This is not a hole in the spec. The documents in question do _not_
conform to the spec. Hence, implementations may do whatever they
choose.
It's getting _really_ boring and tedious (not to mention hazardous to
the future extensibility of the web) specifying how HTML user agents
should treat all these error conditions.
> I feel strongly that this should
>not be the case, and that we should add some simple language to the spec
>specifying how browsers should handle these small characters.
Please suggest something. I think you'll find it difficult to craft
language that's useful but not overly restrictive.
>> I don't have the SGML spec handy
>I don't have it handy either, and while I will have to soon, I don't
>really want to have to refer to it for something simple like this. Why
>should I have to?
Life is hard.
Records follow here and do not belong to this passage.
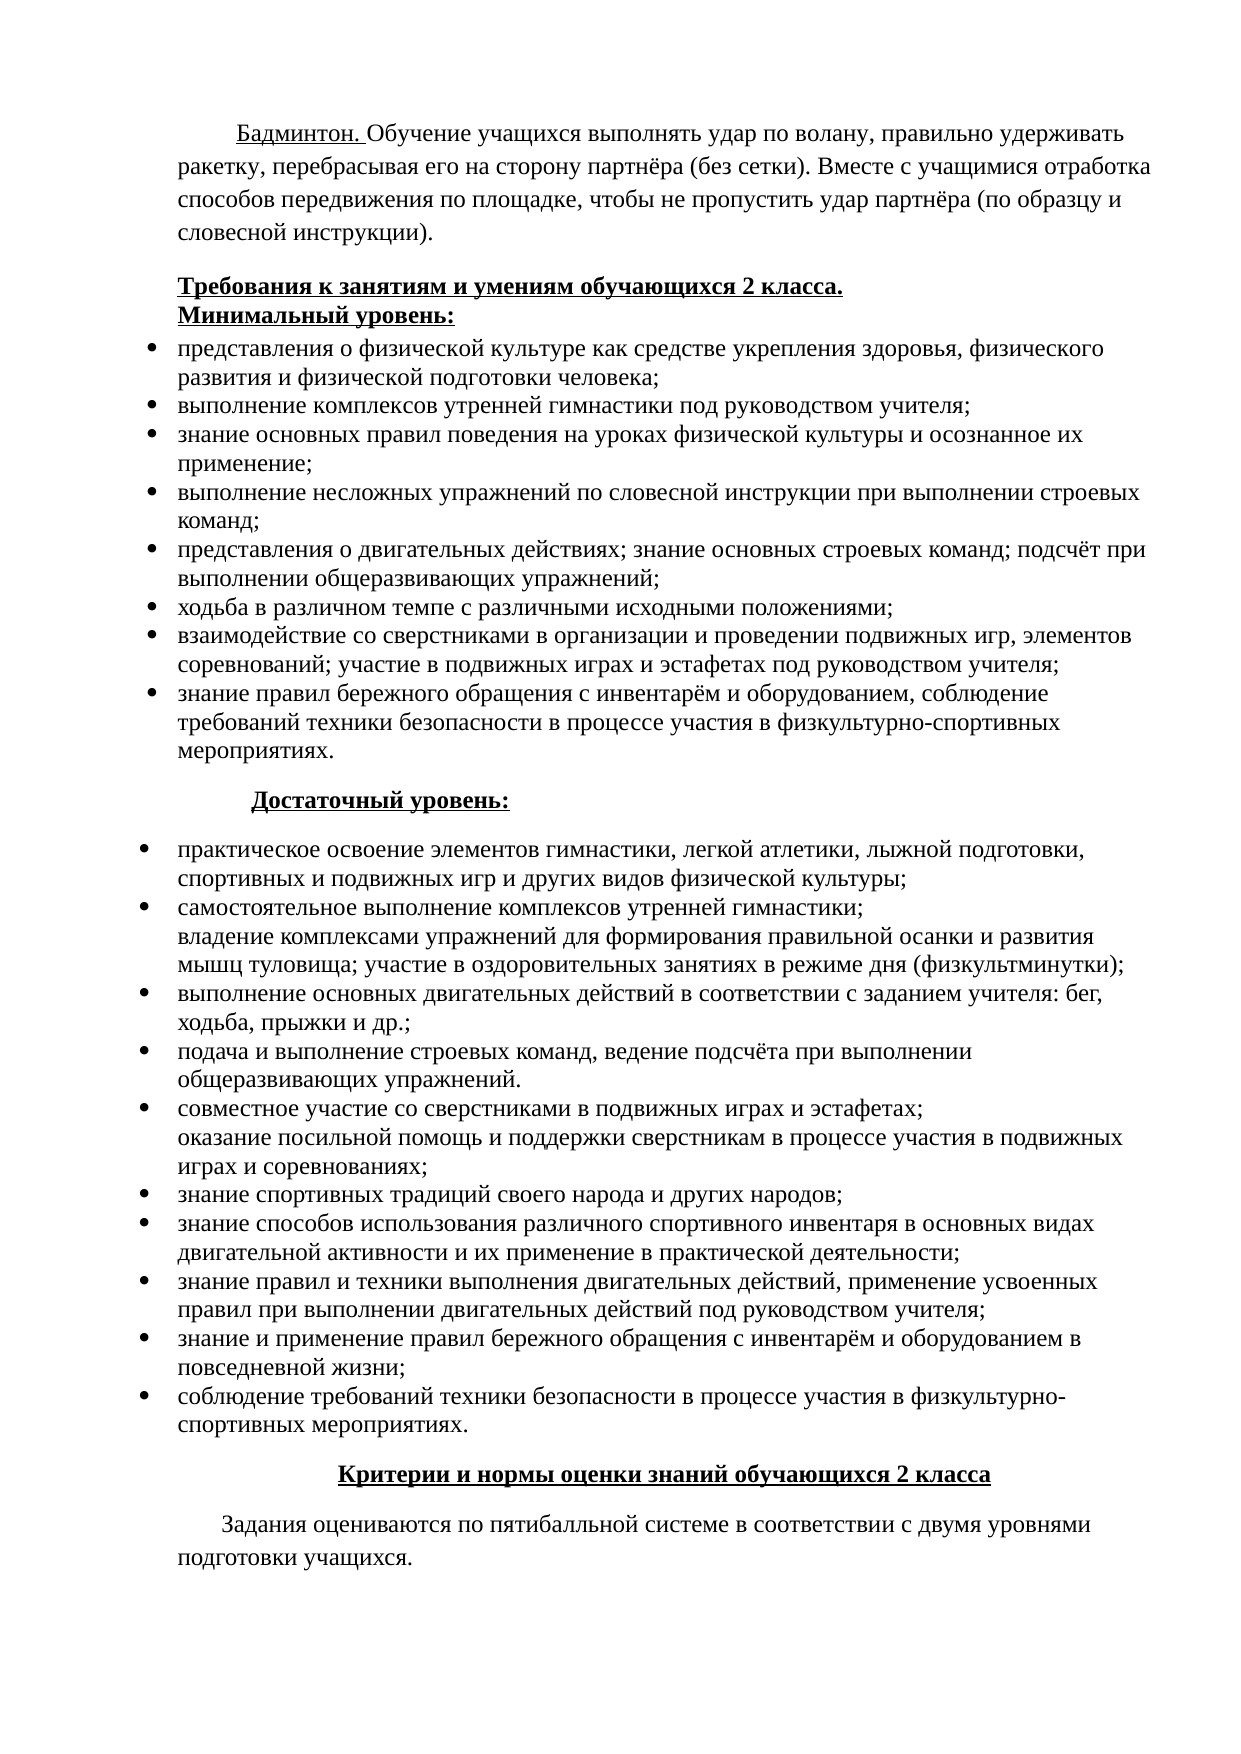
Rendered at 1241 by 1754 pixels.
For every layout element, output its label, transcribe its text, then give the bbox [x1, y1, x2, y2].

list совместное участие со сверстниками в подвижных играх и эстафетах; [140, 1093, 1152, 1122]
text оказание посильной помощь и поддержки сверстникам в процессе участия в подвижных играх и соревнованиях; [177, 1122, 1152, 1179]
list представления о двигательных действиях; знание основных строевых команд; подсчёт при выполнении общеразвивающих упражнений; [148, 534, 1152, 592]
list выполнение комплексов утренней гимнастики под руководством учителя; [148, 390, 1152, 419]
list выполнение несложных упражнений по словесной инструкции при выполнении строевых команд; [148, 477, 1152, 534]
list знание спортивных традиций своего народа и других народов; [140, 1179, 1152, 1208]
text Достаточный уровень: [177, 785, 1152, 814]
list Бадминтон. Обучение учащихся выполнять удар по волану, правильно удерживать ракетку, перебрасывая его на сторону партнёра (без сетки). Вместе с учащимися отработка способов передвижения по площадке, чтобы не пропустить удар партнёра (по образцу и словесной инструкции). [177, 118, 1152, 246]
list взаимодействие со сверстниками в организации и проведении подвижных игр, элементов соревнований; участие в подвижных играх и эстафетах под руководством учителя; [148, 620, 1152, 678]
list знание способов использования различного спортивного инвентаря в основных видах двигательной активности и их применение в практической деятельности; [140, 1208, 1152, 1266]
list практическое освоение элементов гимнастики, легкой атлетики, лыжной подготовки, спортивных и подвижных игр и других видов физической культуры; [140, 834, 1152, 892]
list знание правил и техники выполнения двигательных действий, применение усвоенных правил при выполнении двигательных действий под руководством учителя; [140, 1266, 1152, 1323]
list выполнение основных двигательных действий в соответствии с заданием учителя: бег, ходьба, прыжки и др.; [140, 978, 1152, 1036]
list представления о физической культуре как средстве укрепления здоровья, физического развития и физической подготовки человека; [148, 333, 1152, 390]
list знание основных правил поведения на уроках физической культуры и осознанное их применение; [148, 419, 1152, 477]
list подача и выполнение строевых команд, ведение подсчёта при выполнении общеразвивающих упражнений. [140, 1036, 1152, 1093]
list ходьба в различном темпе с различными исходными положениями; [148, 592, 1152, 620]
list соблюдение требований техники безопасности в процессе участия в физкультурно-спортивных мероприятиях. [140, 1381, 1152, 1438]
text Требования к занятиям и умениям обучающихся 2 класса. [177, 271, 1152, 300]
subtitle Критерии и нормы оценки знаний обучающихся 2 класса [177, 1459, 1152, 1488]
text Задания оцениваются по пятибалльной системе в соответствии с двумя уровнями подготовки учащихся. [177, 1509, 1152, 1570]
list знание и применение правил бережного обращения с инвентарём и оборудованием в повседневной жизни; [140, 1323, 1152, 1381]
text владение комплексами упражнений для формирования правильной осанки и развития мышц туловища; участие в оздоровительных занятиях в режиме дня (физкультминутки); [177, 921, 1152, 978]
list самостоятельное выполнение комплексов утренней гимнастики; [140, 892, 1152, 921]
list знание правил бережного обращения с инвентарём и оборудованием, соблюдение требований техники безопасности в процессе участия в физкультурно-спортивных мероприятиях. [148, 678, 1152, 764]
text Минимальный уровень: [177, 300, 1152, 328]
HTML is an application of SGML. Get used to it.
>The way character sets and code pages have evolved has made the current
>usage of characters and fonts extremely confusing. This leads to lots of
>errors in implementation, and confuses the heck out of users and browser
>developers alike.
>
>Let's get rid of this confusion now, so that the path towards
>internationalization is easier.
I agree there is confusion in most discussions regarding the term
"character set." That's why I wrote "'Character Set' Considered Harmful".
I hope that it will clarify the terminology, at least as it's used
in the HTML and MIME specs.
>And yes, I am going to write up some proposed language to deal with this,
>and see how people react.
I suggest you do.
Dan